= Exercise details =
Please transcribe the data below exactly. Leave the pictures out.

Source records:
----
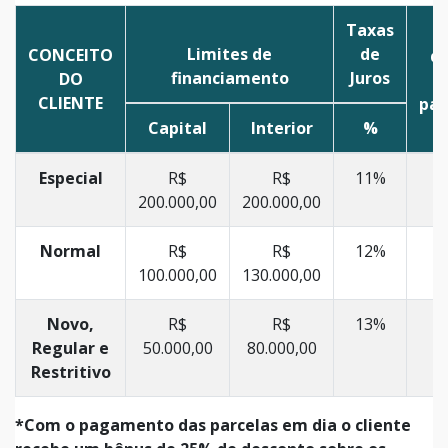
Taxas
T
Limites de
de
CONCEITO
de
financiamento
Juros
DO
CLIENTE
pa
Capital
Interior
%
e
Especial
R$
R$
11%
200.000,00
200.000,00
Normal
R$
R$
12%
100.000,00
130.000,00
Novo,
R$
R$
13%
Regular e
50.000,00
80.000,00
Restritivo
*Com o pagamento das parcelas em dia o cliente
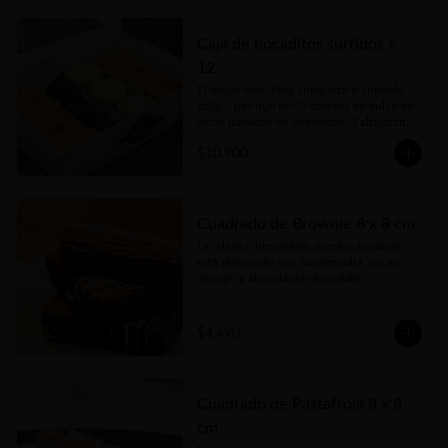
delicadas cajas para llevar.
Caja de bocaditos surtidos x
12
El mejor mix!! Para compartir o comerlo 
sol@... por qué no? 3 conitos de dulce de 
leche bañados en chocolate, 3 alfajorcitos 
de maicena, 3 cuadraditos de coco y 
$10.900
dulce de leche y 3 cuadraditos de crumble 
de manzana. Vienen en prácticas y 
delicadas cajas para llevar.
Cuadrado de Brownie 8 x 8 cm
Un clásico irresistible: nuestro brownie 
está elaborado con mantequilla, cacao 
amargo y abundante chocolate 
semiamargo que le da ese sabor intenso 
que enamora. Con huevos frescos, azúcar 
y harina seleccionada logramos una 
$4.490
textura húmeda y suave, perfecta para los 
más chocolateros. Ideal para compartir… o 
guardar solo para vos.
Cuadrado de Pastafrola 8 x 8
cm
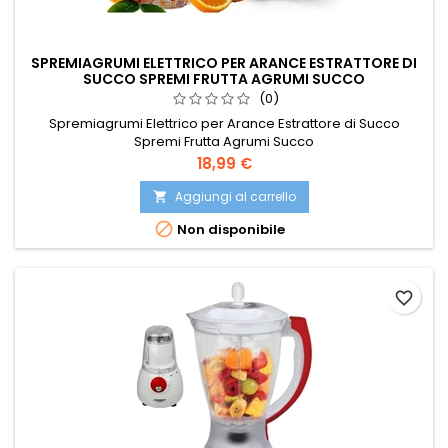
SPREMIAGRUMI ELETTRICO PER ARANCE ESTRATTORE DI
SUCCO SPREMI FRUTTA AGRUMI SUCCO
(0)
Spremiagrumi Elettrico per Arance Estrattore di Succo
Spremi Frutta Agrumi Succo
Prezzo
18,99 €
Aggiungi al carrello


Non disponibile
favorite_border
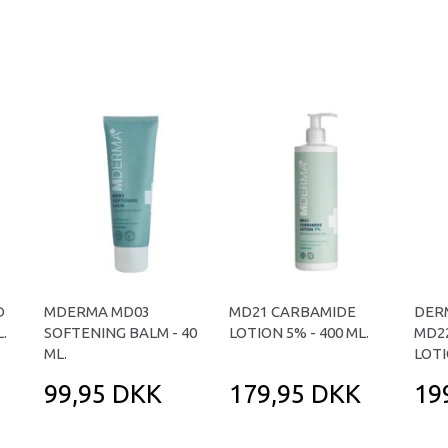
D
MDERMA MD03
MD21 CARBAMIDE
DER
.
SOFTENING BALM - 40
LOTION 5% - 400 ML.
MD2
ML.
LOTI
99,95 DKK
179,95 DKK
19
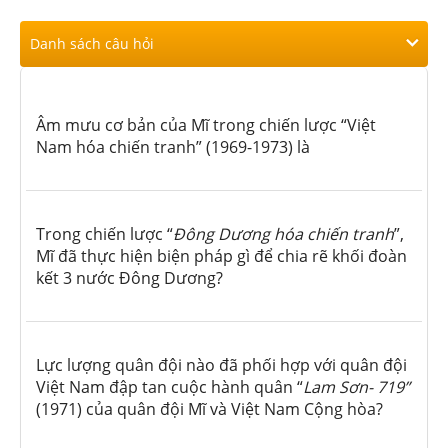
Danh sách câu hỏi
Âm mưu cơ bản của Mĩ trong chiến lược “Việt
Nam hóa chiến tranh” (1969-1973) là
Trong chiến lược “
Đông Dương hóa chiến tranh
”,
Mĩ đã thực hiện biện pháp gì để chia rẽ khối đoàn
kết 3 nước Đông Dương?
Lực lượng quân đội nào đã phối hợp với quân đội
Việt Nam đập tan cuộc hành quân “
Lam Sơn- 719”
(1971) của quân đội Mĩ và Việt Nam Cộng hòa?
----
= Response to this task =
Taxas
T
Limites de
de
CONCEITO
de
financiamento
Juros
DO
CLIENTE
pa
Capital
Interior
%
e
Especial
R$
R$
11%
200.000,00
200.000,00
Normal
R$
R$
12%
100.000,00
130.000,00
Novo,
R$
R$
13%
Regular e
50.000,00
80.000,00
Restritivo
*Com o pagamento das parcelas em dia o cliente
delicadas cajas para llevar.
Caja de bocaditos surtidos x
12
El mejor mix!! Para compartir o comerlo 
sol@... por qué no? 3 conitos de dulce de 
leche bañados en chocolate, 3 alfajorcitos 
de maicena, 3 cuadraditos de coco y 
$10.900
dulce de leche y 3 cuadraditos de crumble 
de manzana. Vienen en prácticas y 
delicadas cajas para llevar.
Cuadrado de Brownie 8 x 8 cm
Un clásico irresistible: nuestro brownie 
está elaborado con mantequilla, cacao 
amargo y abundante chocolate 
semiamargo que le da ese sabor intenso 
que enamora. Con huevos frescos, azúcar 
y harina seleccionada logramos una 
$4.490
textura húmeda y suave, perfecta para los 
más chocolateros. Ideal para compartir… o 
guardar solo para vos.
Cuadrado de Pastafrola 8 x 8
cm
SPREMIAGRUMI ELETTRICO PER ARANCE ESTRATTORE DI
SUCCO SPREMI FRUTTA AGRUMI SUCCO
(0)
Spremiagrumi Elettrico per Arance Estrattore di Succo
Spremi Frutta Agrumi Succo
Prezzo
18,99 €
Aggiungi al carrello


Non disponibile
favorite_border
D
MDERMA MD03
MD21 CARBAMIDE
DER
.
SOFTENING BALM - 40
LOTION 5% - 400 ML.
MD2
ML.
LOTI
99,95 DKK
179,95 DKK
19
Danh sách câu hỏi
Âm mưu cơ bản của Mĩ trong chiến lược “Việt
Nam hóa chiến tranh” (1969-1973) là
Trong chiến lược “
Đông Dương hóa chiến tranh
”,
Mĩ đã thực hiện biện pháp gì để chia rẽ khối đoàn
kết 3 nước Đông Dương?
Lực lượng quân đội nào đã phối hợp với quân đội
Việt Nam đập tan cuộc hành quân “
Lam Sơn- 719”
(1971) của quân đội Mĩ và Việt Nam Cộng hòa?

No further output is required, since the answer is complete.